FOR THE AGENCY: HCD cuts down on wasteful spending, allowing agencies to put more money toward mission-driving activities. How? If you are designing applications or services with the human in mind, you’re getting feedback from real customers on what they’re looking for. It means you’re not wasting time, dollars, and resources building something nobody wants because you started by asking them what they DO want.

Putting the human first also brings equity and accessibility to the forefront, another focus of the current administration. An HCD mindset will help agencies deliver on those priorities by designing applications, systems, and services with all members of the public and their needs in mind.

FEDERAL GOVERNMENT AS A WHOLE: If every agency practiced HCD, the government would operate in fewer silos. Let’s use the name change example again. Human life events are not siloed the way the government is in terms of the agencies that cover all the places you’ll need your name changed.  Say I go to get my name on my Social Security card changed. That means I also probably need my name changed on my driver’s license and passport.

If HCD was employed across the entire government, federal and state, it would be the catalyst in figuring out how to better design processes and systems to be more like everyday human interactions. For example, agencies would know if I put in for a name change in one spot that I’ll need it changed in three or four other spots. So instead of having to interact with three systems, they would design a single place for someone to make all those updates at once. Or better yet, make the subsequent changes for me, proactively handling  my additional needs

FOR THE TAXPAYER: Think of it like an “easy button.” I don’t know how many different places I need to have my name changed. But if the government is able to prompt me, or take care of it for me, it moves to a level of not just reacting to customer needs but anticipating them. Just like I experience with the non-governmental service providers in my life.

The Clearing and HCD: What’s Next?

We’re already helping three large agencies employ HCD principles into transformation efforts. What we’re focused on is the mindset shift mentioned above. It doesn’t matter if you’re a developer, coder, or executive, each has a role to play in delivering a human-centered experience. At different levels, decisions made by each of those people impacts the customer. Using HCD principles allows us to help clients ensure it delivers the right impact.
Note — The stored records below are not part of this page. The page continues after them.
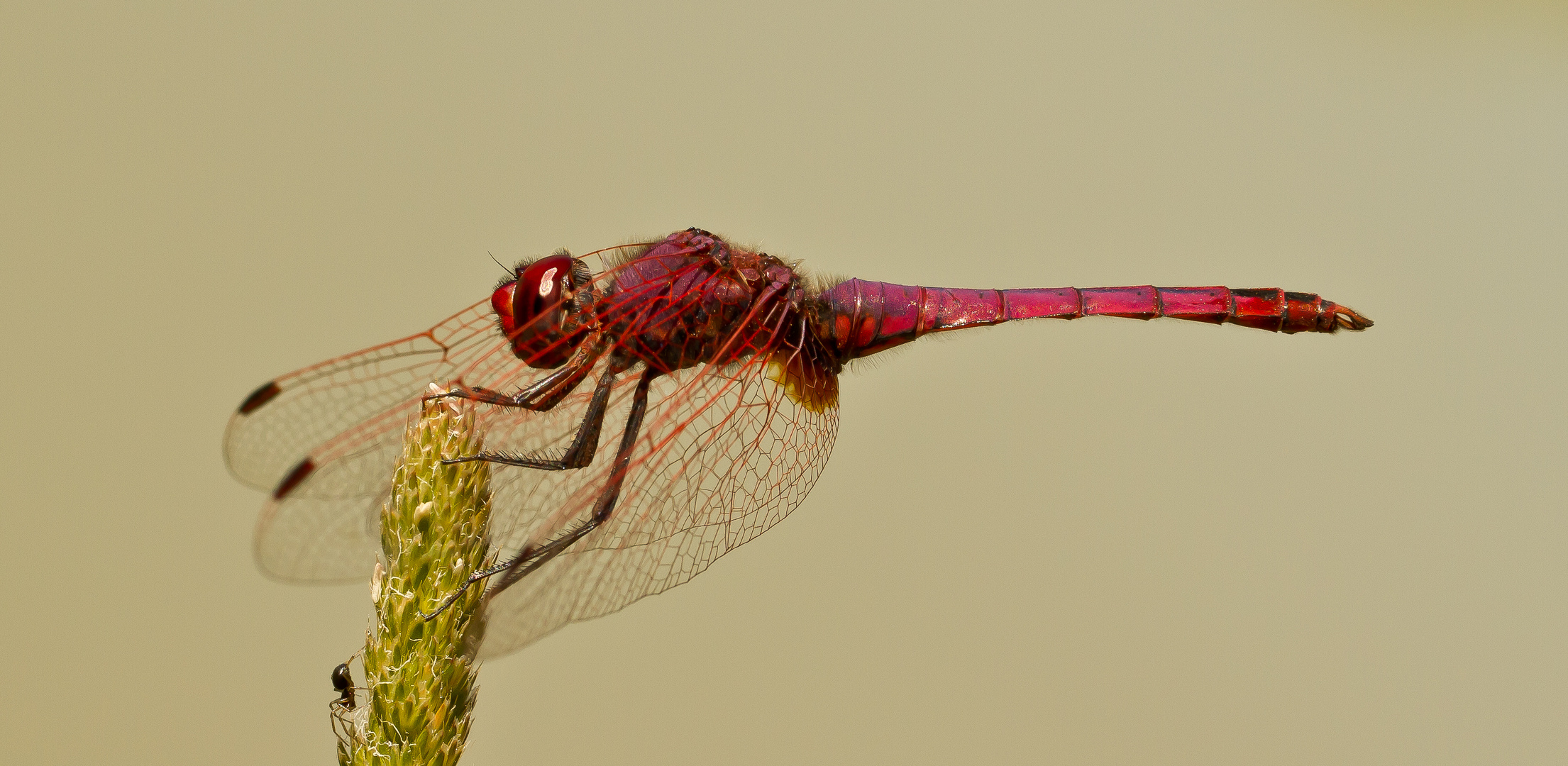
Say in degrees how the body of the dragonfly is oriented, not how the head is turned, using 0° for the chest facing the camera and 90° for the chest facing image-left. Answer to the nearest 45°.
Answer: approximately 90°
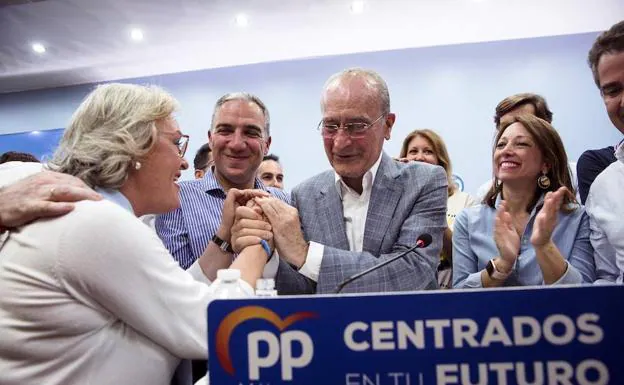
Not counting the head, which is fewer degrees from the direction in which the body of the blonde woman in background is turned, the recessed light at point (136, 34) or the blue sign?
the blue sign

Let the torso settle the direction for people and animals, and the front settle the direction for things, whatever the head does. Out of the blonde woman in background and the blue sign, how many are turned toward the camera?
2

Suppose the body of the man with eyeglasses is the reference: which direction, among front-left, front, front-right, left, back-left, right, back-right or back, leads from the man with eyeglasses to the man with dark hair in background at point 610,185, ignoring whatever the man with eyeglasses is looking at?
back-left

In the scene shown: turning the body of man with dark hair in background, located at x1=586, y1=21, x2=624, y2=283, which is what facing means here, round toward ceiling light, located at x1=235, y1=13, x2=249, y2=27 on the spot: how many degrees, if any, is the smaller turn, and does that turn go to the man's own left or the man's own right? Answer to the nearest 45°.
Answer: approximately 90° to the man's own right

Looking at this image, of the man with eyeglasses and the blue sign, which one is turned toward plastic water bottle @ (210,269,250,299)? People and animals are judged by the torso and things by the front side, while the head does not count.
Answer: the man with eyeglasses

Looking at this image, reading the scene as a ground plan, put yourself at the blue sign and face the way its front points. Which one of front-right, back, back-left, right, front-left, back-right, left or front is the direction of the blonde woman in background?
back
We’re also beginning to see HCD as a virtuous cycle, where those designing the system benefit from it just like everyday users. Think about the Personnel & Services systems work we talked about earlier. You can’t escape any government agency without engaging with HR. Employees need to be able to make sure they’re receiving benefits, go up for promotions, check their pension, set up retirement dates, etc. However, working in HR doesn’t preclude you from having to deal with those systems. In this case, those we’re designing the systems and applications with have as much to gain as any other user. It’s that win-win proposition, coupled with the executive focus on customer experience, that will continue to push human-centered design into the federal spotlight.